## EXERCISE OBJECTIVE
Copy the lines below word for word, starting at the line that contains "order: Dipsacales" and ending at the line that contains "scientific name: Claytonia virginica", with both of those lines included.
# RECORDED INFORMATION start
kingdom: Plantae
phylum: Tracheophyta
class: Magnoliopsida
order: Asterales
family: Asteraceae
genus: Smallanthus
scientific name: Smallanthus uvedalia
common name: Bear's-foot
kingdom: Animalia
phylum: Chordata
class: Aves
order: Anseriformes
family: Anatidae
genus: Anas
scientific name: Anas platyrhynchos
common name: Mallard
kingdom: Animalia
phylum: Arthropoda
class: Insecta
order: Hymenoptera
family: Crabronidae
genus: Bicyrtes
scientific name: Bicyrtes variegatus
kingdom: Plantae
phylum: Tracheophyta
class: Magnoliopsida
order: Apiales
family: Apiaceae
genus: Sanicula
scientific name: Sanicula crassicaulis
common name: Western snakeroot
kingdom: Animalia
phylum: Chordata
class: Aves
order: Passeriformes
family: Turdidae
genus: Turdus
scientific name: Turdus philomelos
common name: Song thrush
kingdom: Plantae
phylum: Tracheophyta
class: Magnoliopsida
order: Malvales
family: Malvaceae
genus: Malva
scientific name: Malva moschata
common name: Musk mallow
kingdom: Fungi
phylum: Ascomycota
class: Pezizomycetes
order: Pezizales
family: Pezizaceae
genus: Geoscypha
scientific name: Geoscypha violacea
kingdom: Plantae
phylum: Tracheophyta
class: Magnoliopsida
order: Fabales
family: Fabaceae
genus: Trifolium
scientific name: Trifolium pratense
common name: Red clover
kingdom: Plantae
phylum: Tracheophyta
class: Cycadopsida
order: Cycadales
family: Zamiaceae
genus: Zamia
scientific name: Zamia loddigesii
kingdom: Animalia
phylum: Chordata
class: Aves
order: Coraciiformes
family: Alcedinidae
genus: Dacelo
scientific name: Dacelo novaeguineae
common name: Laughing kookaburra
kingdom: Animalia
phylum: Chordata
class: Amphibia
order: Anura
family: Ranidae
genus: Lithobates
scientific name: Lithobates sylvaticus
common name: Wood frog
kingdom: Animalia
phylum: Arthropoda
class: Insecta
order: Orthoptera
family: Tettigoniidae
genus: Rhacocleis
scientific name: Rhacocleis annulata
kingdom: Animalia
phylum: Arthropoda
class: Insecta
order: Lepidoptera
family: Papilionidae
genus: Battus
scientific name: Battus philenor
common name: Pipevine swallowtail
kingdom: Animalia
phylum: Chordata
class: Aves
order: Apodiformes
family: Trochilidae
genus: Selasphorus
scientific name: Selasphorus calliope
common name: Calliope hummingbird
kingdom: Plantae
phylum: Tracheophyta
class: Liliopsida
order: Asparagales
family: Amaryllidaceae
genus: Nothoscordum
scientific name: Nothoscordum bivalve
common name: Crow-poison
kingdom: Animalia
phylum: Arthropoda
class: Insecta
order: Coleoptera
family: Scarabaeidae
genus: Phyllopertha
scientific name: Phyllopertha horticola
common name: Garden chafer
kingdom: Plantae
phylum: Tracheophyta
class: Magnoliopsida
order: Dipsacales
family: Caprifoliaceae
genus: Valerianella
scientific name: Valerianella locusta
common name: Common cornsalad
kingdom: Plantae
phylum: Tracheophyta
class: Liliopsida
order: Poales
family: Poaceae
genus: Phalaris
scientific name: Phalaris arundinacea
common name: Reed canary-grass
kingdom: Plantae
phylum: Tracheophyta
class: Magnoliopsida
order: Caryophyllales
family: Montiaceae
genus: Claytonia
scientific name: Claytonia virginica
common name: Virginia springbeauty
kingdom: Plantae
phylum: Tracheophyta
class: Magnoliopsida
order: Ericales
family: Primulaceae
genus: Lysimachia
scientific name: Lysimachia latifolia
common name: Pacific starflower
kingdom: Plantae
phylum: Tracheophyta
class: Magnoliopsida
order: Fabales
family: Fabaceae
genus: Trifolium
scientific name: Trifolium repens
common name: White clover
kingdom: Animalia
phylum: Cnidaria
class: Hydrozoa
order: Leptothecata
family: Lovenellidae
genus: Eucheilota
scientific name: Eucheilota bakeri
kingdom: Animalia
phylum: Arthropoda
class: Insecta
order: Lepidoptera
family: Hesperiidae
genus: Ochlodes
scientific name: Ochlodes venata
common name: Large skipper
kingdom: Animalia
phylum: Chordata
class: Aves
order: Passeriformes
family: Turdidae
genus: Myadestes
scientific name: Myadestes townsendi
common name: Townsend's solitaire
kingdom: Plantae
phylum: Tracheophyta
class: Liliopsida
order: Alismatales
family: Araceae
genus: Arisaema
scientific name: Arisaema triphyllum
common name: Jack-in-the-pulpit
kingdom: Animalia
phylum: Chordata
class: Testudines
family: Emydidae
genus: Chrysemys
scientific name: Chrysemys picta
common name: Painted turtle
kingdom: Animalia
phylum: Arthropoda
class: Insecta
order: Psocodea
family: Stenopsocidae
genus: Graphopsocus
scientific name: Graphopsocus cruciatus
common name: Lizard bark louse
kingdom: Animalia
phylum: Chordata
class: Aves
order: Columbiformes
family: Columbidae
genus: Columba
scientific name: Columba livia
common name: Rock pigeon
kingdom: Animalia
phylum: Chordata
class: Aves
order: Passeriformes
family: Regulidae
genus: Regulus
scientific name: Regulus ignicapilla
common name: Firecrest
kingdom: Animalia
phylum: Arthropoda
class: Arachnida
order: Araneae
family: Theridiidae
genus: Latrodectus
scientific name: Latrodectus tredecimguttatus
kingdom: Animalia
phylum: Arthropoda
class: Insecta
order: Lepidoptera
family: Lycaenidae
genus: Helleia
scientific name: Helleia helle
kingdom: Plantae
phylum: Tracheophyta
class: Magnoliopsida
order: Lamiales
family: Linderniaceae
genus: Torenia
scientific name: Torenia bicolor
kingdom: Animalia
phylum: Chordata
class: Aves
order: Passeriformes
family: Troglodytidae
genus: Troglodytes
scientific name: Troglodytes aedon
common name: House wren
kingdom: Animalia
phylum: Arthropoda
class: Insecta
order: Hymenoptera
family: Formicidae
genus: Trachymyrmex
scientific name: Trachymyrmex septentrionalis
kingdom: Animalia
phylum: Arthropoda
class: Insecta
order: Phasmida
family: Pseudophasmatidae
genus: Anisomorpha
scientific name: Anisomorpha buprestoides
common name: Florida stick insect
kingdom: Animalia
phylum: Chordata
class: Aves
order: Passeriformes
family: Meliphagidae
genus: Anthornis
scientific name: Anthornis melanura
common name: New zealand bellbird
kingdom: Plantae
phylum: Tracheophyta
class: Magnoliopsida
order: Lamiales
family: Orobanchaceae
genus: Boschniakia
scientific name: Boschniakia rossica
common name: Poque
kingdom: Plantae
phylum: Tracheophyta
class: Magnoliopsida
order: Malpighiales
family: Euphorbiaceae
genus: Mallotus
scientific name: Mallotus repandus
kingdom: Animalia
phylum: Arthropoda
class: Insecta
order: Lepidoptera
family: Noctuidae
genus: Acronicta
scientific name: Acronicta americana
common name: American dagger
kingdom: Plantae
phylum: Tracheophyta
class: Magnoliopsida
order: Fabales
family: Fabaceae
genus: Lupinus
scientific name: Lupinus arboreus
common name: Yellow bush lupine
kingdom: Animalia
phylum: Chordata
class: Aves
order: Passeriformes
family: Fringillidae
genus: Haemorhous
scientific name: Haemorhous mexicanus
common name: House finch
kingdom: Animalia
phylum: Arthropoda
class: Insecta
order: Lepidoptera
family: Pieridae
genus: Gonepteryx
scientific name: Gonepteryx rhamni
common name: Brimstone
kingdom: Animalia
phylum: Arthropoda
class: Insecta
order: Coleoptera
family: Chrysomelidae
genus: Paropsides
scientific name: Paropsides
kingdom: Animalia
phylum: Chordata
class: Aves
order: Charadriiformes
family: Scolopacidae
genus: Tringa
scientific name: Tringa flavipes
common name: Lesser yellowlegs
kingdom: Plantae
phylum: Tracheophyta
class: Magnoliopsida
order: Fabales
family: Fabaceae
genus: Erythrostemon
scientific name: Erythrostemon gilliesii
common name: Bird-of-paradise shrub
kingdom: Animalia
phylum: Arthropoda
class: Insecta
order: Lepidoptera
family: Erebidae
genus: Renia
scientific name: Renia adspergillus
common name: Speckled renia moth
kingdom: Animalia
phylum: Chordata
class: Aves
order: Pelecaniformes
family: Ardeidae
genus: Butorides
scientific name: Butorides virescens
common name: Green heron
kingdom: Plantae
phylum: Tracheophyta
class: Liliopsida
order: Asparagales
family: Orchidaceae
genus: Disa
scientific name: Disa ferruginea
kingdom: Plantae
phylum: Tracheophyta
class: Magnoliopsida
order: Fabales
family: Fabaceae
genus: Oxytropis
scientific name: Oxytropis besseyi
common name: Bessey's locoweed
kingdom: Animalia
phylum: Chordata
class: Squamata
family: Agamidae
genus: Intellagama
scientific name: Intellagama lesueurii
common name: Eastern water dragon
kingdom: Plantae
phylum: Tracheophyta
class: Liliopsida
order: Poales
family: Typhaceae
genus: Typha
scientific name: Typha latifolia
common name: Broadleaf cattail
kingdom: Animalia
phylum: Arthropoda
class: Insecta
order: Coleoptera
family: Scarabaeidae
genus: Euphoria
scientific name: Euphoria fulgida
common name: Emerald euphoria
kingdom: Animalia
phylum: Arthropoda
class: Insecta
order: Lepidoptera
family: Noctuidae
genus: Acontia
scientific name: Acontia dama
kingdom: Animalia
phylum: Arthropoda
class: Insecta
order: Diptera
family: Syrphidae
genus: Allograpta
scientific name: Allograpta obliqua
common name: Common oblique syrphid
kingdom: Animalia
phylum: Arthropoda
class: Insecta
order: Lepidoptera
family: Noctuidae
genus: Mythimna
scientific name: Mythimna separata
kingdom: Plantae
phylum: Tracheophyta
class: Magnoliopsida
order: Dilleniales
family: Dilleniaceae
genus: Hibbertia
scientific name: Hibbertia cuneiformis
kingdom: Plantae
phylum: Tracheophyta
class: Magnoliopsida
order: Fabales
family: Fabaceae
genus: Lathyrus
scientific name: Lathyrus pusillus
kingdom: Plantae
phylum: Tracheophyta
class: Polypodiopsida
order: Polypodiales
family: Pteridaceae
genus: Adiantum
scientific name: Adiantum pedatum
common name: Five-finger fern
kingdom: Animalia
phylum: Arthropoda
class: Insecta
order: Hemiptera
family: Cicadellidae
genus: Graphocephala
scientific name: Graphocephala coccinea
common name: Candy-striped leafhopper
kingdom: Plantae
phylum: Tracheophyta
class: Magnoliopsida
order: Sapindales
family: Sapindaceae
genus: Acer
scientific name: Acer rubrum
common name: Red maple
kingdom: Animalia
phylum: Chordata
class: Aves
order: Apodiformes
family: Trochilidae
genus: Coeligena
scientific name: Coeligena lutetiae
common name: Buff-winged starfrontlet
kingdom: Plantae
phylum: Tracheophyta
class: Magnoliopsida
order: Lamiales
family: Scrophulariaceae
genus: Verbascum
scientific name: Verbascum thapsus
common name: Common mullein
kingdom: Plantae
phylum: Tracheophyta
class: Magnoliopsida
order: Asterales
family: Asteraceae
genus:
# RECORDED INFORMATION end
## EXERCISE SOLUTION
order: Dipsacales
family: Caprifoliaceae
genus: Valerianella
scientific name: Valerianella locusta
common name: Common cornsalad
kingdom: Plantae
phylum: Tracheophyta
class: Liliopsida
order: Poales
family: Poaceae
genus: Phalaris
scientific name: Phalaris arundinacea
common name: Reed canary-grass
kingdom: Plantae
phylum: Tracheophyta
class: Magnoliopsida
order: Caryophyllales
family: Montiaceae
genus: Claytonia
scientific name: Claytonia virginica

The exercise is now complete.